Scientific Reports (Oct 2024)
Seasonal refuge patterns of phytoplankton trigger irregular bloom events in a contaminated environment
Abstract
Abstract Several experimental evidences and field data documented that zooplankton may alter its behavioral response in the presence of toxic phytoplankton, reducing its consumption to the point of starvation. This paper is devoted to the mathematical study of such interactions of toxic phytoplankton with grazer zooplankton. The non-toxic phytoplankton is assumed to adopt a density-dependent refuge strategy to avoid over-predation by zooplankton. Both groups of phytoplankton are assumed to suffer direct harm from anthropogenic toxicants, while zooplankton is affected indirectly by ingesting contaminated phytoplankton. We calibrate the proposed model with the field data from Talsari and Digha Mohana, India, and estimate some crucial model parameters consistent with the behavior of the observed data. Our results demonstrate that zooplankton grazing on toxic phytoplankton plays a key role in the emergence or mitigation of plankton blooms.

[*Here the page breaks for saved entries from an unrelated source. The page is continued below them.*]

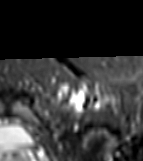
MRI of an extremity soft-tissue mass, one axial slice. Slice 60 of 81 in the series (ordered by position). STIR. MR volume resampled by the dataset authors to the PET/CT grid (not the native acquisition matrix). 143 × 161 image matrix. Female patient. From the clinical record (not read from this slice): histological type: myxofibrosarcoma; grade: intermediate; site of the primary tumour: left thigh.
Annotated regions visible in this slice (expert contour drawn on MRI and transferred to this co-registered scan by the dataset authors):
- gross tumour volume including surrounding oedema: box from (x=60, y=85) to (x=107, y=105) px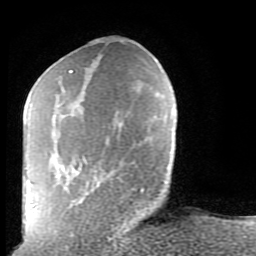
Breast MRI (dynamic contrast-enhanced), one axial slice; position 29 of 80 along the scan axis; cropped to one breast; dynamic contrast-enhanced series, time point 2 of 9 at this slice position (early post-contrast); 1.5 T; TE 2.6 ms, TR 5.9 ms; 2 mm slice thickness; 256 × 256 image matrix. Female patient.
Outlined on this slice (semi-automatically segmented with operator editing):
- enhancing-tissue mask used for the functional tumour volume (all voxels passing the contrast-enhancement thresholds inside the analysis volume; usually the tumour): bounding box <62,70,144,192> (left, top, right, bottom; pixels)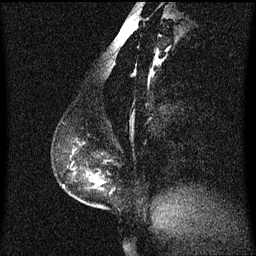
Breast MRI (dynamic contrast-enhanced), one sagittal slice. Dynamic contrast-enhanced series, image 2 of 3 at this slice position (ordered by acquisition). 1.5 T. TE 4.2 ms, TR 8.4 ms. 2 mm slice thickness. 256 × 256 image matrix, field of view 200 × 200 mm. Patient: female, 40 years. From the clinical record (not read from this slice): setting: breast cancer imaged before/during neoadjuvant chemotherapy; receptor status: triple-negative.
Outlined on this slice (semi-automatic segmentation, software-assisted and operator-edited):
- analysis volume of interest (the breast-tissue region the enhancement analysis was run in; not a lesion): bounding box [x1, y1, x2, y2] px = [60, 150, 113, 209]
- tumour enhancement mask (voxels above the 70 % enhancement threshold inside the analysis volume of interest): [100, 182, 103, 185]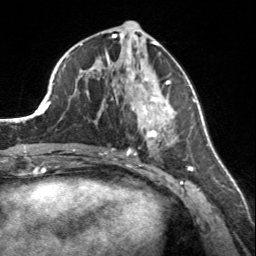
Breast MRI, one axial slice; position 77 of 160 along the scan axis; cropped to one breast; dynamic contrast-enhanced series, time point 2 of 7 at this slice position (early post-contrast); 3 T; TE 1.7 ms, TR 4.6 ms; 1 mm slice thickness; 256 × 256 image matrix, field of view 150 × 150 mm. Female patient.
Structures marked on this image (semi-automatically segmented with operator editing):
- enhancing-tissue mask used for the functional tumour volume (all voxels passing the contrast-enhancement thresholds inside the analysis volume; usually the tumour): bounding box <107,56,173,150> (left, top, right, bottom; pixels)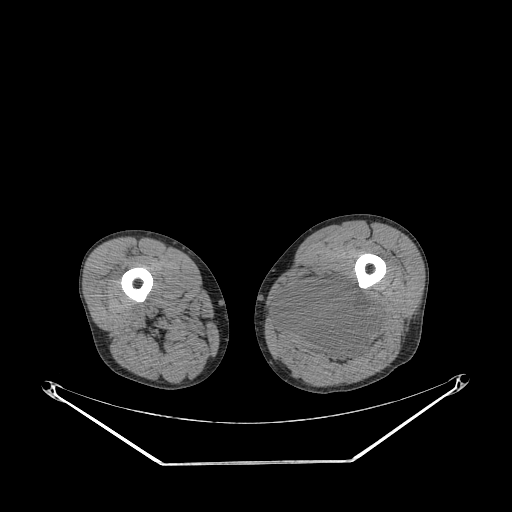
CT of an extremity soft-tissue mass (from a PET/CT study), one axial slice. Slice 232 of 267 in the series (ordered by position). Reconstruction kernel STANDARD. Soft-tissue window (W 400 / L 40 HU). 3.75 mm slice thickness. 512 × 512 image matrix. Male patient. From the clinical record (not read from this slice): histological type: undifferentiated pleomorphic liposarcoma; grade: high; site of the primary tumour: left thigh.
Annotated regions visible in this slice (expert contour drawn on MRI and transferred to this co-registered scan by the dataset authors):
- gross tumour volume including surrounding oedema: bounding box <276,278,380,362> (left, top, right, bottom; pixels)
- gross tumour volume (mass): <276,278,380,360>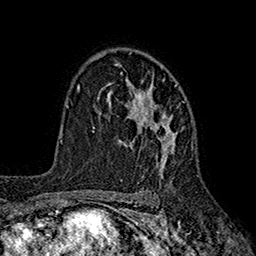
Breast MRI (dynamic contrast-enhanced), one axial slice. Position 123 of 160 along the scan axis. Cropped to one breast. Dynamic contrast-enhanced series, time point 2 of 7 at this slice position (early post-contrast). 1.5 T. TE 2.6 ms, TR 5.6 ms. 256 × 256 image matrix, field of view 173 × 173 mm. Female patient.
Structures marked on this image (semi-automatically segmented with operator editing):
- enhancing-tissue mask used for the functional tumour volume (all voxels passing the contrast-enhancement thresholds inside the analysis volume; usually the tumour): box from (x=97, y=63) to (x=184, y=176) px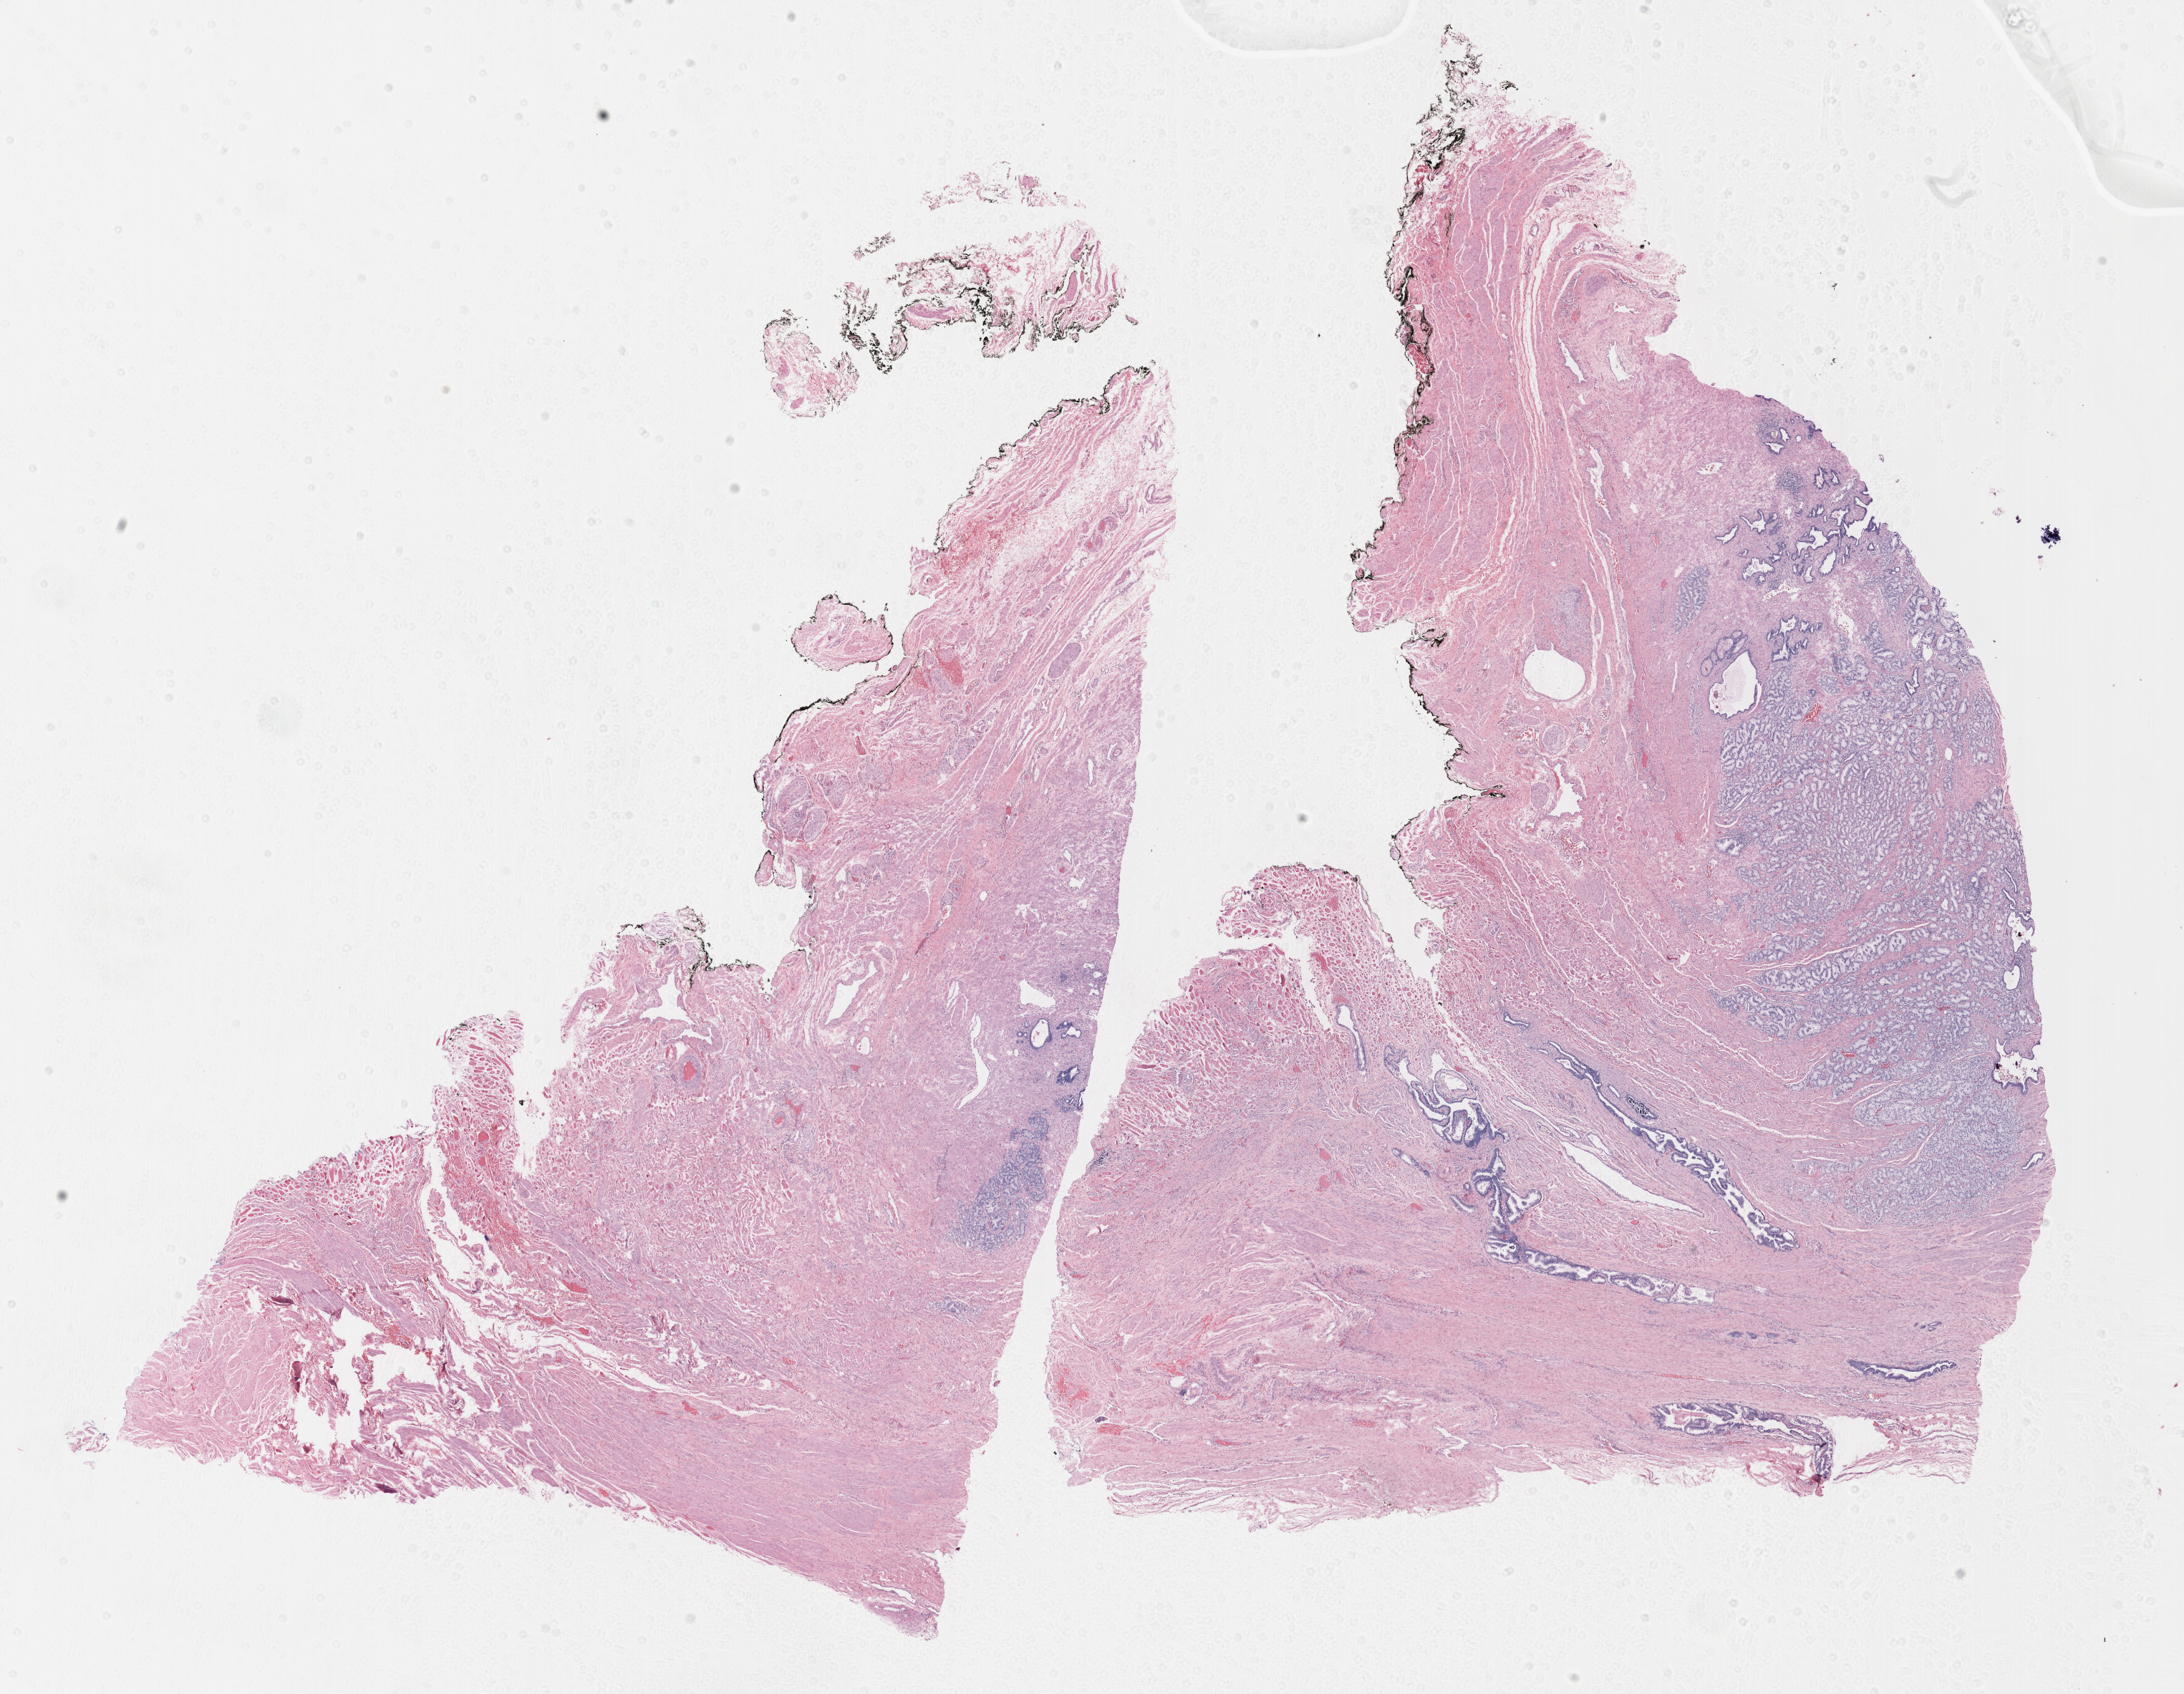
Hematoxylin and eosin (H&E) stained whole-slide image — whole scanned area (about 24.7 x 19.1 mm, slide scanned at 40x) shown as a low-resolution overview; formalin-fixed paraffin-embedded (FFPE) diagnostic section; primary tumour sample from the prostate. Patient: male, age at initial diagnosis 70 years. Gleason score: 8 (4+4).
Histologic diagnosis: Adenocarcinoma, NOS (prostate gland).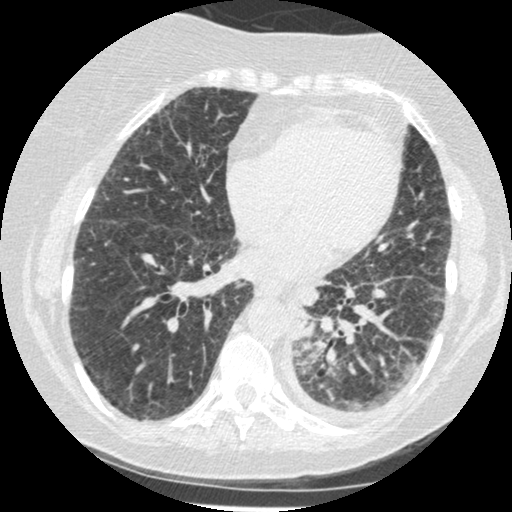
Low-dose screening chest CT, one axial slice. Position 78 of 341 along the scan axis. Reconstruction kernel STANDARD. 120 kVp. Lung window (W 1500 / L -600 HU). 1.25 mm slice thickness. 512 × 512 image matrix.
Structures marked on this image (expert manual segmentation):
- lesion 1 (tumor, lower lobe of left lung): bounding box <294,323,314,339> (left, top, right, bottom; pixels)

We also highlight the system’s potential to exhibit multiple stable configurations under the same ecological conditions. The plankton system experiences significant regime shifts, which are explored through various bifurcation scenarios, such as transcritical and saddle-node bifurcations. These shifts are influenced by changes in refuge capacity, species growth rates, and environmental carrying capacity. Furthermore, we incorporate environmental variations due to seasonal periodic or almost periodic changes, allowing the refuge parameter to be time-dependent. We observe that the forced system exhibits double periodic solutions. Moreover, stronger seasonal variations in the refuge pattern lead to irregular chaotic blooms. In conclusion, the results offer valuable insights into the sustainability of biodiversity, potentially shedding light on the origin of diverse plankton bloom phenomena.